Poet Joshua Michael Stewart.  Stewart will be featured reader at the Greenfield Word open mic series held at 9 Mill St., Greenfield on at 7 p.m. on Tuesday, Sept. 20, along with fellow Hedgerow Press poet Andrea Stone.
Poet Joshua Michael Stewart. Stewart will be featured reader at the Greenfield Word open mic series held at 9 Mill St., Greenfield on at 7 p.m. on Tuesday, Sept. 20, along with fellow Hedgerow Press poet Andrea Stone. Credit: CONTRIBUED

It’s one of the beauties — and also the oddities — of social media that every day you find out what people who might not call you or pop you an email are up to. Recently I saw that poet Joshua Michael Stewart was going to be writing in Emily Dickinson’s bedroom at The Homestead, the museum and grounds of the Dickinson property in Amherst.

I sent Stewart, who lives in Ware, an email, asking: “Do you get to write at her desk? Are you allowed to lie down on her bed? How’d you get that gig?”

In response to my barrage of haphazard, envy-driven questions, Stewart penned the eloquent essay printed below.

Lucky for us, Stewart will be featured reader at the Greenfield Word open mic series held at 9 Mill St., Greenfield on Tuesday, Sept. 20, 7 p.m. along with fellow Hedgerow Press poet Andrea Stone. Stewart’s book “Break Every String,” and Stone’s “American Spelling: Story in Verse” have been previous topics of this column.

Writing in Emily Dickinson’s Bedroom

By Joshua Michael Stewart

I had the honor to give a reading at the Emily Dickinson Homestead Museum along with fellow poet, Jonathan Wright, during their August, Amherst Art Walk and Poetry Night event, which takes place on the first Thursday of every month from March to December, and as a gesture of gratitude, the museum offers each featured reader a private session to reflect and write in Dickinson’s newly restored bedroom.

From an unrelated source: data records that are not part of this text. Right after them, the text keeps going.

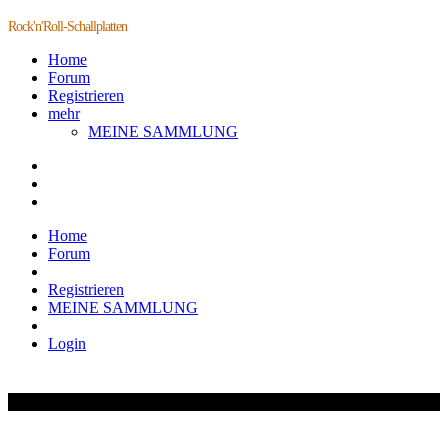
Rock'n'Roll-Schallplatten
Home
Forum
Registrieren
mehr
MEINE SAMMLUNG
Home
Forum
Registrieren
MEINE SAMMLUNG
Login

Except for when I was there for the reading, I’ve never been to the Emily Dickinson Museum, and had never been upstairs. I didn’t know what to expect. The first thing that caught my eye was the famous white dress, which is clothed over a headless mannequin. It’s quite creepy, to be honest.

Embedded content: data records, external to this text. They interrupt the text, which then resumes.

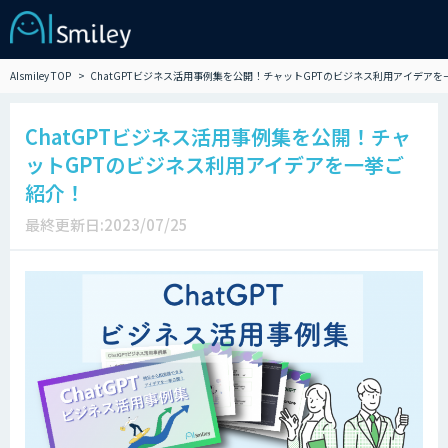
AIsmiley TOP
ChatGPTビジネス活用事例集を公開！チャットGPTのビジネス利用アイデアを
ChatGPTビジネス活用事例集を公開！チャ
ットGPTのビジネス利用アイデアを一挙ご
紹介！
最終更新日:2023/07/25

I’ve visited Dickinson’s grave several times over the years at the West Cemetery in

Amherst, and it’s not very well kept — tall grass grows all around the old stones, and toward the south end of the cemetery, there’s an abandoned apartment complex that butts up against the property. So I had the image of the cemetery in my head the entire time I was trying to write.

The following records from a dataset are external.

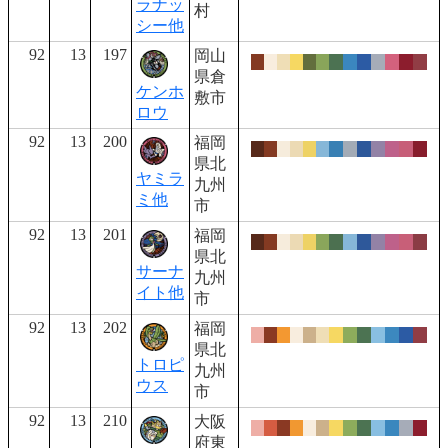
ラナッ
村
シー他
92
13
197
岡山
県倉
ケンホ
敷市
ロウ
92
13
200
福岡
県北
ヤミラ
九州
ミ他
市
92
13
201
福岡
県北
サーナ
九州
イト他
市
92
13
202
福岡
県北
トロピ
九州
ウス
市
92
13
210
大阪
府東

The curators had set up a card table and a metal folding chair next to Emily’s roped-off bed. There’s a jack where I was able to plug in my laptop. I was a little disappointed that I wasn’t able to actually write at her desk, but it makes sense. The chances of someone accidentally damaging the furniture are far too great. One of the things the curators tell you is to not bring pens into the room.

I find a bit of irony in that — that you can’t use ink, which is what Emily would have used, and they encourage you to use your computer, a technology she could have never dreamed of using.

When I walked into her bedroom I took notice of all the things in her room like her bed, her desk, the wallpaper roses, and of course, the white dress, but the private session only lasts for an hour, and I was most concerned about getting to work.

I had a bit of a poem that I had already started earlier in the week, so I noodled with that for a while, but then I started to concentrate on writing crisp, clear and interesting sentences of whatever popped into my head without considering how one sentence related to the other. This is my normal process of starting a new poem. I almost never sit down and say, “Okay, today I will write about such and such.” I just jot down random sentences and when I have about a hundred of them I go through them and delete and add as I see fit. I rearrange the sentences to see which ones relate to one another. The word “construct” really applies to my poems. Despite my poems’ narrative natures, creating them is more like making a collage than writing a story.

I’ve been writing a lot of jazz poems lately, and asked myself if Emily would’ve listened to jazz. Thinking of how progressive her poetry was — and still is — I figured (or maybe I just want it to be so) she would’ve been a fan.

From the window that I was facing, I could see Main Street leading into town. You can see the police station where a boarding house once stood. It is there Robert Frost stayed when he first came to teach at Amherst College.

I wondered how much Emily would be able to recognize if she were to walk downtown today. This lead me to think about how vastly different our lives are, and would have been even if we lived in the same time period.

It’s always claimed that Emily came from a middle-class background, but wealth is relative. To my ancestors who were Appalachian farmers, who even up through the 1980s lived in tarpaper shacks without indoor plumbing, the Dickinson family would not have been seen as anything else but rich.

Looking around, I couldn’t help but to think about my apartment, and how it’s only slightly larger than her bedroom. Stepping away from my own experience, I thought of what it means to be “middle class” today. Most people I know who consider themselves middle class could never hire servants or afford the Dickinson house if it was on the market today.

I guess thoughts of class struggle are never far from where I’m sitting.